Так мать обычно предупреждает отца.
Брюс и Крис внимательно смотрели на нее. Выражения их лиц показывали, что они уловили какую-то тайную связь между ней и Хэмом. Не имеет значения, они все равно никому не расскажут, пусть хоть миллион лет пройдет.
Хэм и Нат пошли в дом на пристани, переоделись в купальные костюмы и спустились к пляжу. Вдали, у канала, вода в Гудзоне была ледяной, здесь же, у берега, солнечные лучи проникали до самого дна. Прогретая солнцем вода приятно бодрила.
Уже два лета Нат бултыхался в реке. Он держался на воде, как щенок, так что для Хэма не составило большого труда научить его основным приемам плавания. Через час он уже нырял с пристани на глубину, а потом, поднимая столбы брызг, возвращался обратно до лесенки.

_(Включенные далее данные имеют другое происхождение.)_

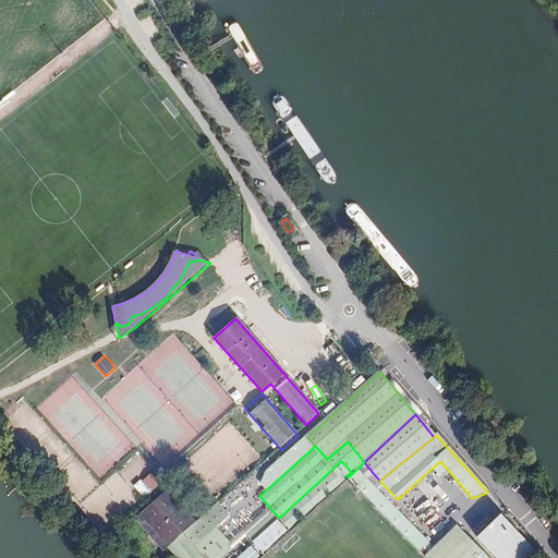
[(341,461),(279,518),(289,529),(347,475),(351,472),(341,461)]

С точки зрения стиля плыл он ужасно, однако благополучно добирался до берега.
Хэм растянулся на теплых досках, подставив тело солнечным лучам. Предостерег мальчика:
– Не слишком далеко, Нат. Ты слышал, что сказана мама.
Мальчик буквально лопался от гордости.
– Девчонки все трусихи. Боятся мышей, и пауков, и змей. Всего боятся.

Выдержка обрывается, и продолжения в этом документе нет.